Product and Strategy
LQN operates an end-to-end platform used by banks, developers, and brokers to originate and process mortgages across multiple lenders. The company plans to add its own lending arm that offers free-purpose loans secured by real estate, converting illiquid housing wealth into productive capital. Management says the objective is to help families consolidate liabilities or invest in small businesses using their property as collateral.
Market Context
Access to consumer credit in Colombia remains uneven, particularly for homeowners outside prime banking segments. LQN’s leadership notes that most households hold wealth in property, yet lack instruments to borrow against it efficiently. By pairing digital origination with collateralized lending, the company aims to close a gap that has limited financial mobility for many families.
Efficiency Gains
According to the company, its system reduces mortgage processing times by about 40 percent from historical averages that exceeded 100 days. The platform standardizes document flows, automates eligibility checks, and orchestrates interactions among borrowers, brokers, and lenders. These improvements are designed to raise approval throughput while lowering operational friction for financial institutions.
Traction and Scale
In five and a half years, LQN has managed more than 12,000 loans with an aggregate value above two trillion Colombian pesos. The firm processes roughly 20,000 mortgage operations annually on behalf of eight financial entities using its infrastructure. Its business-to-business model integrates over 40 partners, including construction companies and compensation funds, and is supported by a national network of about 800 brokers.
Founders and Background
LQN was founded in 2018 by economists Andrés Pérez and Manuel Zabaleta, who met at Universidad de los Andes in 2005. Early in their careers, the pair helped build the mortgage credit unit at Banco de Bogotá, giving them firsthand exposure to process bottlenecks and regulatory requirements. That experience informed LQN’s emphasis on full-stack workflow digitization rather than point solutions.
Financial Discipline
Amid a period when several regional proptech and fintech startups have retrenched, LQN reports that it has achieved positive EBITDA with a lean operating structure.
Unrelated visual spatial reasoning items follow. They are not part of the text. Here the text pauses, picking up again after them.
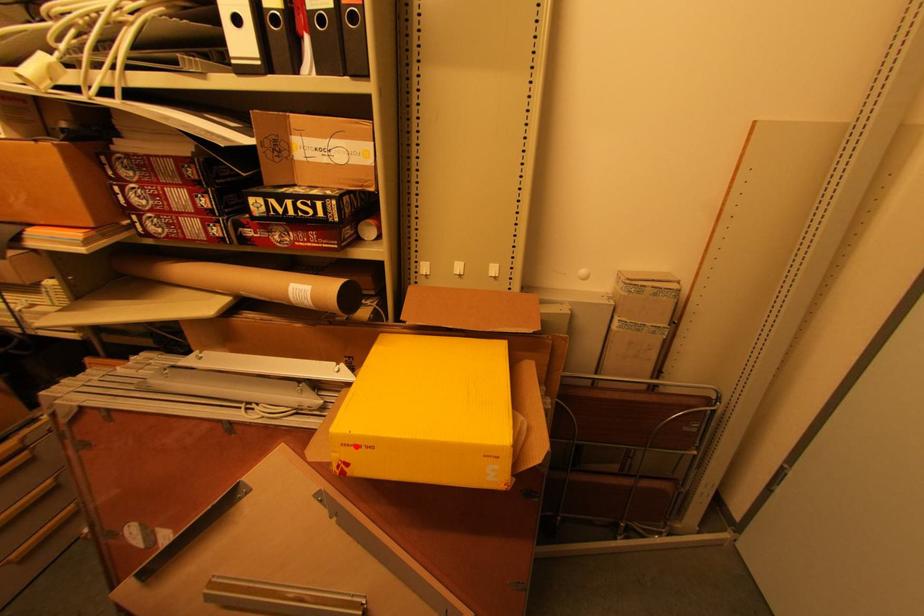
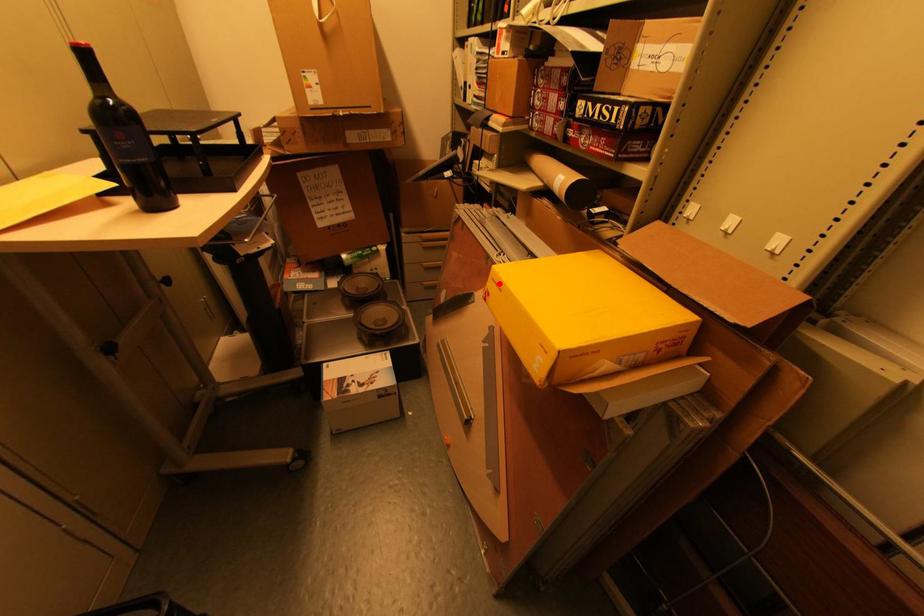
I am providing you with two images of the same scene from different viewpoints. A red point is marked on the first image and another point is marked on the second image. Is the marked point in image1 the same physical position as the marked point in image2?

Yes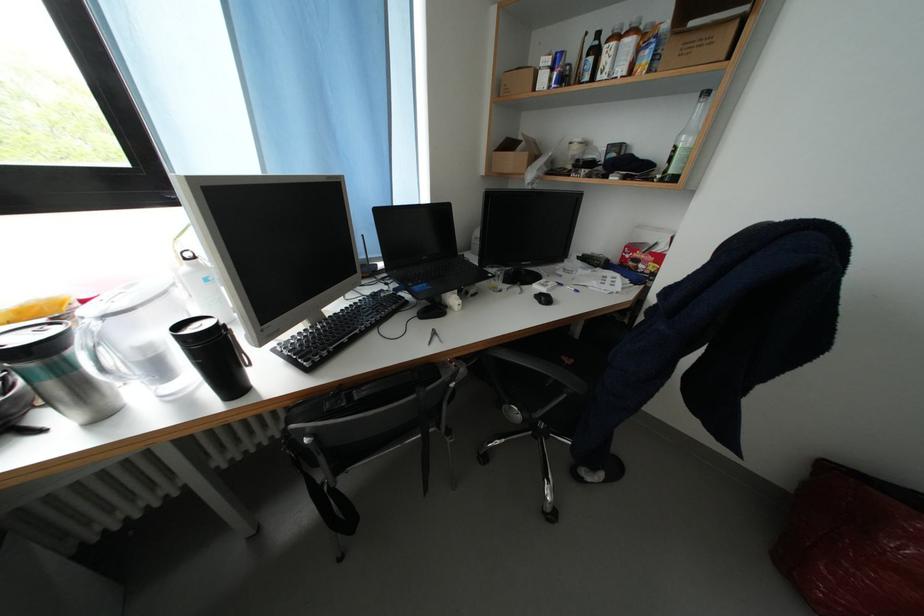
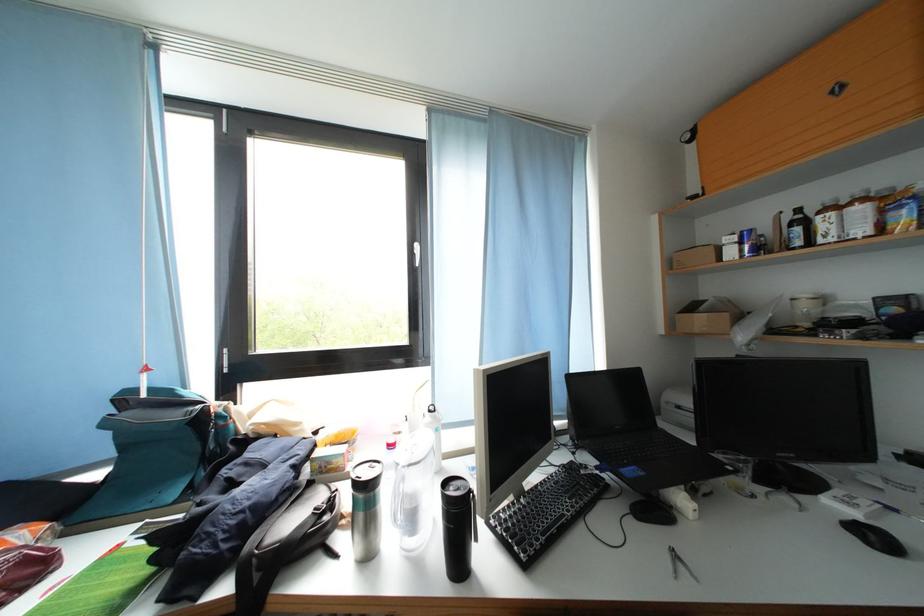
Locate, in the second image, the point that corresponds to pixel 517 151 in the first image.

(700, 312)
The company highlights measured growth, disciplined unit economics, and a focus on revenue from institutional clients. Management believes this footing improves resilience as it adds a lending book on top of recurring software revenues.
Executive Commentary
“We’re launching a proprietary lending vehicle for free-purpose loans with real estate collateral,” said co-founder and CEO Andrés Pérez. “Eighty-five percent of homes in Colombia have no form of credit, so families have wealth locked inside their properties. We want to help them make that capital productive to pay off debt or invest in their businesses.”
With new capital led by Grupo Pegasus, LQN is doubling down on its core mortgage technology while entering secured consumer lending. The move seeks to convert widespread home equity into accessible credit through a digital, multi-lender ecosystem. If execution matches ambition, the company could become a key enabler of household liquidity and institutional efficiency in Colombia’s housing finance market.